On a system where docker is installed, you can run the following to get the image and then start an interactive shell:
docker pull mziemann/meth_analysis
docker run -it --entrypoint /bin/bash mziemann/meth_analysis
Once inside the image, you can access all those dependancies, and perform those analyses. You can use the wormhole tool to copy results files out of the container, or just exit the container and then use docker cp command to fetch what you need.
For those of you on a shared system without docker or sudo access, you can still use this image, but you'll need to pick a tool like singularity or udocker which doesn't require root permissions. Personally I prefer udocker as it can be installed without sudo permissions, and the process is relatively simple. Once it is installed, you type the commands
udocker pull mziemann/meth_analysis
which will pull the image and start a new container. If you need to load some data into the container, this command can "mount" a folder into a location in the container so you can work with it.

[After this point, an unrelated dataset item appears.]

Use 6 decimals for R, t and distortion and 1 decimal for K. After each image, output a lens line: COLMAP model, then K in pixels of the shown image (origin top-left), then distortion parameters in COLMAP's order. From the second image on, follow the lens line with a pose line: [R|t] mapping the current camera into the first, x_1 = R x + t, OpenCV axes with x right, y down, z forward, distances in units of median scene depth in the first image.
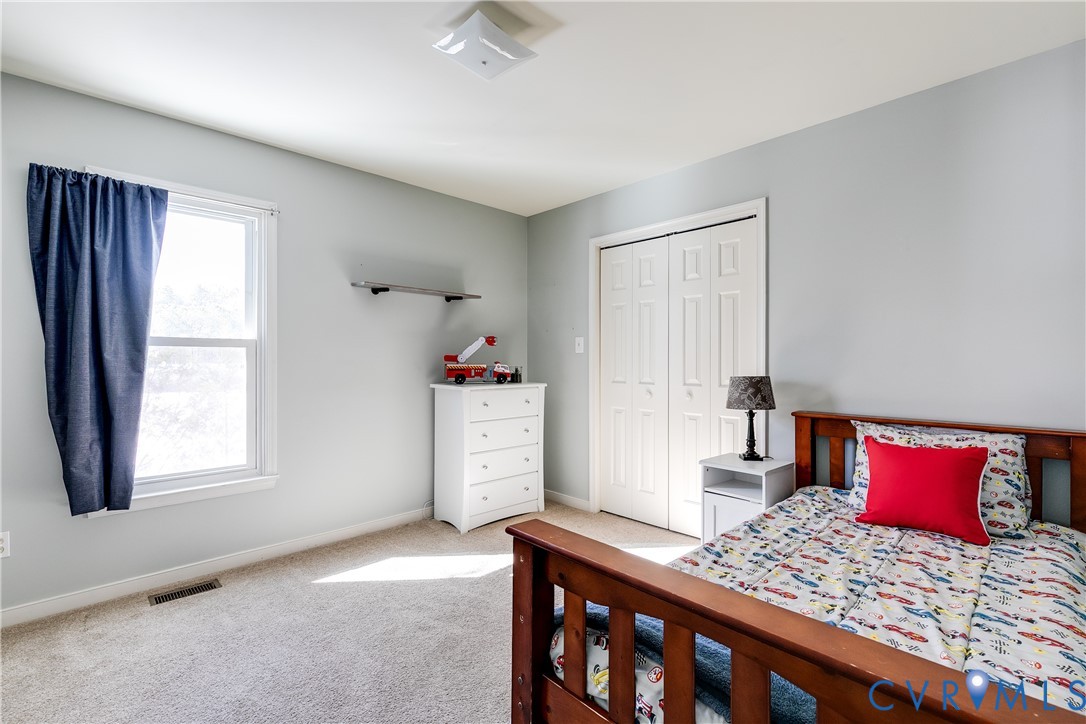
lens RADIAL K [[490.4, 0, 546.4], [0, 490.4, 361.8], [0, 0, 1]] dist [0.006736, -0.001603]
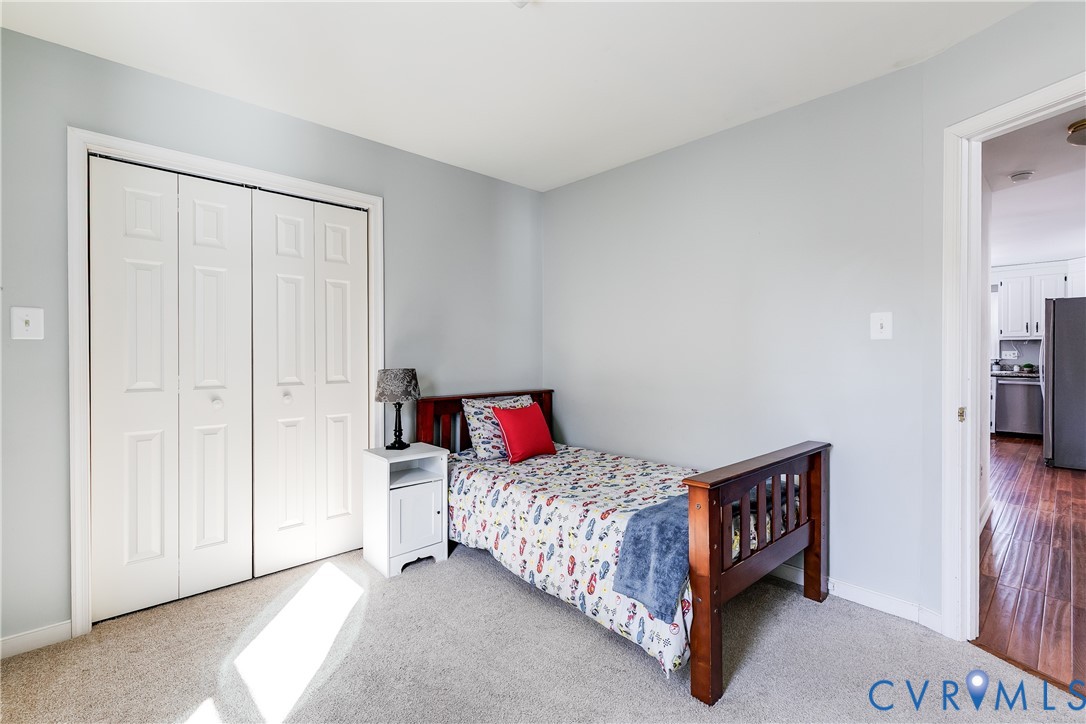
lens RADIAL K [[495.1, 0, 558.3], [0, 495.1, 357.9], [0, 0, 1]] dist [0.005781, -0.001192]
pose [[-0.005286, -0.005368, 0.999972, -0.565668], [0.006605, 0.999964, 0.005403, 0.002099], [-0.999964, 0.006633, -0.005250, 0.586845]]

udocker run --volume=/home/user/data:/analysis mziemann/meth_analysis /bin/bash
So feel free to remix the Dockerfile to your needs, create your own image for infinium methylation analysis with your favourite packages and rest easy that not only will your reproducibility be better, but installing stuff on a new computer will be a lot less painful.
*You may be wondering why I'm using a relatively old bioC version. The answer is that this is the newest one that can be supported on the server I'm using at my uni, which runs Ubuntu 20.04 LTS. I tried newer ones but it complained about missing system libraries that I could not fix.